TASK 1: Tally the lines in the entries below that contain the string "section", treating uppercase and lowercase letters as distinct, and reply with only that number.

**** PAGE EXCERPT

That seems to me to be the core of what community can deliver: a nurturing, dynamic, human environment that invites you out in all your foolishness and glory and encourages you to be who you, uniquely, are. But wait, there’s more: because in this particular community, sharing time and space with this group of late-20-something musicians, all of whom have day jobs and bills to pay and tribulations like the rest of us, but who had determinedly arranged their lives so as to put their creative vocation at the center of their lives, come what may (even a disappointingly sparse crowd), Claire and I were reminded that we too had creative vocations. We were reminded of this, and reminded that gaining access to these powers was much simpler and closer to hand than we might have thought – had we not more or less forgotten that we had them in the first place. We felt inspired to plug back into these powers as individuals, as a couple, and to orient ourselves and our plans for a life in a way that would nourish those vital, creative capacities. So community not only lets you be yourself, I think, but also inspires you to get in touch with your best self, the part that most energetically participates in the creative force of life.

Coming back to my struggles in the academy, I think that this experience of community is what -- despite the ease and indeed relative luxury of what I do for a living, despite the friendships I have made there, despite the rewards of teaching – has been, crucially, missing for me. And it has been missing most conspicuously and harmfully for me, I now think, in the realm of writing and of the aims and styles of writing in particular. The academy has a number of forms which perhaps strive for, certainly mimic, and maybe even for some actually deliver an experience of community: conferences, journals, lectures, reading and writing groups. The problem, as I see it, arises first because performance in these forms tends to be tied in some way or another to a competitive system of reward (publication, tenure, and promotion), second because these rewards are scarce in relation to the number of individuals seeking them, and third because the criteria for judging performance and so providing rewards are relatively narrow and self-reproducing. In other words, unless you are predisposed to ask not the same questions, but the same kinds of questions as those judging performance; unless you have the same idea of what constitutes a problem to work on; unless you are naturally inclined to obey the conventions of academic discourse (which include not only a style of writing, and a form of argument, but also predetermined sense of what an essay is (around 30 pp. double spaced), what a book is (around 250 pp. double-spaced), not to mention the necessary scholarly apparatus of footnotes and bibliographies) – unless all of that is in place, then you aren’t likely to feel, when you are at a conference or preparing a manuscript for submission -- all those wonderful things Claire and I felt around The Shondes.

And that’s my situation and has been for sometime. I may still be trying to figure out what I want to do and what I can do, but I’m fairly sure that the prevailing forms and conventions of literary studies in the contemporary academy aren’t the community for it, whatever it is. For one thing, I want to be read and understood by people who don’t have Ph.D.’s and the things I’d have to do with my writing in order for that to happen are exactly the things that would make my writing illegible to the purveyors of judgment and reward in the academy (I know this because I have both received and purveyed such judgment and reward for nearly two decades now).

********
**** EXTRACTED RECORDS

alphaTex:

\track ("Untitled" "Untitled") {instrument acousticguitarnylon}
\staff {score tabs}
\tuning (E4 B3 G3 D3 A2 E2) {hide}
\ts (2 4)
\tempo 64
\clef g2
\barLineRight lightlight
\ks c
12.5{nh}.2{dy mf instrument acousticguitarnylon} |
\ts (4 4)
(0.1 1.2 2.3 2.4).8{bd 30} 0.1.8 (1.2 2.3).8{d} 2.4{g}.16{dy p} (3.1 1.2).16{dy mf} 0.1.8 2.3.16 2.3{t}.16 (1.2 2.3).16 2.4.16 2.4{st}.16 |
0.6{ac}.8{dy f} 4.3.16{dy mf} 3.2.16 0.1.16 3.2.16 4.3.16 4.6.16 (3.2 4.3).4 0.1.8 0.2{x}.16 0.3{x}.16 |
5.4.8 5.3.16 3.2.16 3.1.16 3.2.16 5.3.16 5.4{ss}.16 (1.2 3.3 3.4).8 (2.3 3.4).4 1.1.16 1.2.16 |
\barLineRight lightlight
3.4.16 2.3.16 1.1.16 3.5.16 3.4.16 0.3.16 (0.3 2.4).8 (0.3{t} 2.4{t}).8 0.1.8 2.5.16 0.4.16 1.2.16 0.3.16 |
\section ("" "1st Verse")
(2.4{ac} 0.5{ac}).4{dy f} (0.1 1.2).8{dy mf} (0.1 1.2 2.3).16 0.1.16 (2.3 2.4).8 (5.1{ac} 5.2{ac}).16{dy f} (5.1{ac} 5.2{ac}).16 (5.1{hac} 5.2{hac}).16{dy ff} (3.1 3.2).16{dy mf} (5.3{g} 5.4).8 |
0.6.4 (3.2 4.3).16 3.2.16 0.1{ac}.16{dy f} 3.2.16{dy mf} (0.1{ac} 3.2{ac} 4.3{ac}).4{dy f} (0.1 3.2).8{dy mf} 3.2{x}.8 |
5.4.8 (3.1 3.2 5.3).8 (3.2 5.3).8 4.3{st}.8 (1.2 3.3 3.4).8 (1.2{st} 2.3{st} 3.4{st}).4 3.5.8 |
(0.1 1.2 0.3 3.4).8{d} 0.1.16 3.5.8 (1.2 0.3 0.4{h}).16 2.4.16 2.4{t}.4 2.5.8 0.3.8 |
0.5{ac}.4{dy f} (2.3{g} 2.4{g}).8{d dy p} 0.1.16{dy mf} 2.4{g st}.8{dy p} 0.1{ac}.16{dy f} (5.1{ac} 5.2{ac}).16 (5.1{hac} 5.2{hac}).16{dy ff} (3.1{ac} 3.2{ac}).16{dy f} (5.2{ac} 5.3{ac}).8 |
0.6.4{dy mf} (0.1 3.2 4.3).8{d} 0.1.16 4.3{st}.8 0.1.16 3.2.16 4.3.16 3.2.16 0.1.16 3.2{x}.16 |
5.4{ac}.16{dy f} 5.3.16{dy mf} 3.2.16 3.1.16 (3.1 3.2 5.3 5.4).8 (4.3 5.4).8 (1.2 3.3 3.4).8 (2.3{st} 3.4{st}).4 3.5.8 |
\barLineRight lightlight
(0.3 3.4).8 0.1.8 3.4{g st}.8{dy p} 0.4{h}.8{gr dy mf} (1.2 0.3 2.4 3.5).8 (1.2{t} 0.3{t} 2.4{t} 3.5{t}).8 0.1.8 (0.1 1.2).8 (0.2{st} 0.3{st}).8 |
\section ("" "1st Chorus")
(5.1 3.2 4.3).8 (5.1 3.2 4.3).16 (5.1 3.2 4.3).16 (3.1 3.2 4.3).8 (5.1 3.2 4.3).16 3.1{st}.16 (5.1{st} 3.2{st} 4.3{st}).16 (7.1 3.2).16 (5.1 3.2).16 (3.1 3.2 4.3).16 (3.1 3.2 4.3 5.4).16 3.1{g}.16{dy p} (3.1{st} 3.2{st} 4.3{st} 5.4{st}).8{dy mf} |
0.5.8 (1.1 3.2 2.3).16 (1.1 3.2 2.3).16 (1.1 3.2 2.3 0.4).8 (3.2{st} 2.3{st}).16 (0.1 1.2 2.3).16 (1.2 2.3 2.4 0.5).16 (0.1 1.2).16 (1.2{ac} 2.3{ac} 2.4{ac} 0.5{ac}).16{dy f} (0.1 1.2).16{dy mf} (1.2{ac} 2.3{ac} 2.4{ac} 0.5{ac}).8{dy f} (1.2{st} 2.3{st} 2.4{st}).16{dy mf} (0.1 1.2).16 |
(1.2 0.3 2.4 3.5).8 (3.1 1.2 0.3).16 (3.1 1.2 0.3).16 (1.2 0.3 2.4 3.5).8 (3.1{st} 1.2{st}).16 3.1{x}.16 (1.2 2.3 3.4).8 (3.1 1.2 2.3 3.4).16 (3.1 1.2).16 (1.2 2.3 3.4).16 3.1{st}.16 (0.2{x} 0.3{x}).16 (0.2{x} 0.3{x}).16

********

TASK 2: Carry on the essay about community and academic writing, picking up right after its final sentence.

EXPECTED ANSWER 1: 2

EXPECTED ANSWER 2:
I don’t expect the academy to deliver the kind of experience of community we had with The Shondes. That’s sort of the point. I’m realizing that the community I might help sustain and that might help sustain me isn’t there. It doesn’t mean I’m quitting my day job. But it does mean I’m trying to actively to look to other circles in which to offer my efforts at making community.

I think that the kind of writing I want to do used to be done by academics in this country. They used to publish not in specialized academic journals but in literary reviews, alongside poets and storytellers, and maybe occasionally also in even more popular magazines. I’m still thinking about all that changed – in the discipline, in the American university at large, in the publishing industry, and in literary culture more generally – so as to make this sort of writing (and the community of readers and writers that sustained it) disappear. But while I think about that, and while I figure out what I want to do and can do, I’m thinking that maybe this blogosphere – isn’t that what they call it? – might actually provide the next best thing. (I really don’t know much about blogging and so would welcome responses from anybody who knows more about it than I do).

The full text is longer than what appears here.